The owner, who had brought the sculpture to Kivimäe for studying, allegedly knew nothing of the theft and since the crime had happened a long time ago, it was decided to accept that a valuable piece of heritage had been recovered. The figure of Moses has by now returned to the Rootsi-Mihkli Church.
Yet the returning sculpture offered another surprise to the experts, While the statue had been painted before theft, someone had subsequently removed all the paint for some reason. “As we cleaned and treated the statue, a wartime bullet was found in it. A weapons specialist ascertained that the status had probably been hit during combat action in 1944 as it had been removed from the church. Experts determined that the bullet had been fired from a German Mauser rifle.
Lainvoo said that a lost piece of heritage is generally found approximately once a year. Considering that the register of stolen works of art, which was founded in 2011, contains a total of 653 entries (mostly icons), it does not seem a very positive outcome. Yet the national heritage protectors are happy for even that.

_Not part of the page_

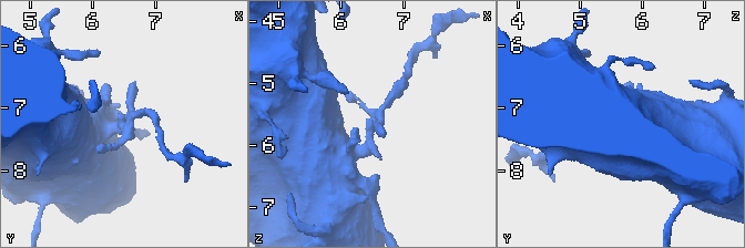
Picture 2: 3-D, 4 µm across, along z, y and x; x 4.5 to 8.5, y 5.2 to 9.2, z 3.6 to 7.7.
check em planes borders at (6.50, 7.20, 5.65)

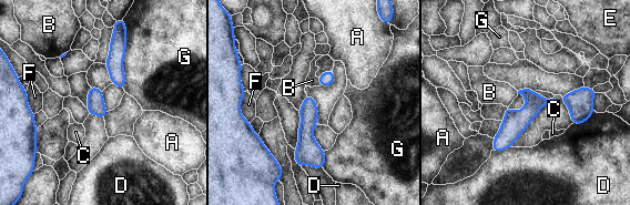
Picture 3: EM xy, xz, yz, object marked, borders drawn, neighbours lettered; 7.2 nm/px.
longest_contact G 440 nm
keep # A other, B other, C other, D other, E other, F other, G other; border 3:(317, 78), (319, 85); continuous, no second cell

The most frequent users of the register are probably the local antique dealers, who do not want to stain their reputation by selling stolen property. One of them contacted Lainvoo once. “It seems I may have found something,” he said. They consulted the register together and found out that the icon in question had been stolen from a church in South-East Estonia in the early 1990s.
According to the dealer, the icon may have been purchased in the Kadaka market in Tallinn; that was allegedly one of the most popular places for trading in icons in the 1990s. That does not mean, of course, that everyone selling icons there was necessarily a criminal. Many Orthodox people had icons at home, which need not be protected national heritage.
On the other hand, we cannot rule out that a number of people may have pieces of valuable art heritage hanging on their walls or gathering dust in the attic.
Criminals were particularly active in raiding churches in the 1990s; major burglaries have become less frequent recently. On the one hand, it is because burglaries used to be more frequent back then, but on the other hand, art-related crimes have changed their focus by now. Archeological heritage is the most threatened sphere at present.
In other words, stealing art heritage is regular criminal business? “Absolutely. Business like everything else”, says Lainvoo.
In her estimate, hundreds of stolen icons and other objects have reached the West – Germany or Belgium and the Netherlands. The price of icons in the back market may reach thousands of euros.
Art heritage has been mostly stolen from rural churches, which are often unguarded and inadequately protected. The thefts mostly concern 19th century works of art, which are of modest value to art collectors, but invaluable as our cultural heritage.
“What makes it so depressing is that the profit from the crime is so marginal, but the damage to art heritage is huge”, Lainvoo says. The theft of a single icon ruins the whole iconostasis.
The National Heritage Board has no statistics about how many churches in Estonia have been raided. “But I believe that there is no church, which has not lost something”, Lainvoo speculates.
On the positive side, the work for recovering works of art is going on all the year round and the National Heritage Board can rely on the help of the police, the Tax and Customs Board, while the prevention of cross-border crime involves cooperation with Interpol and even the FBI.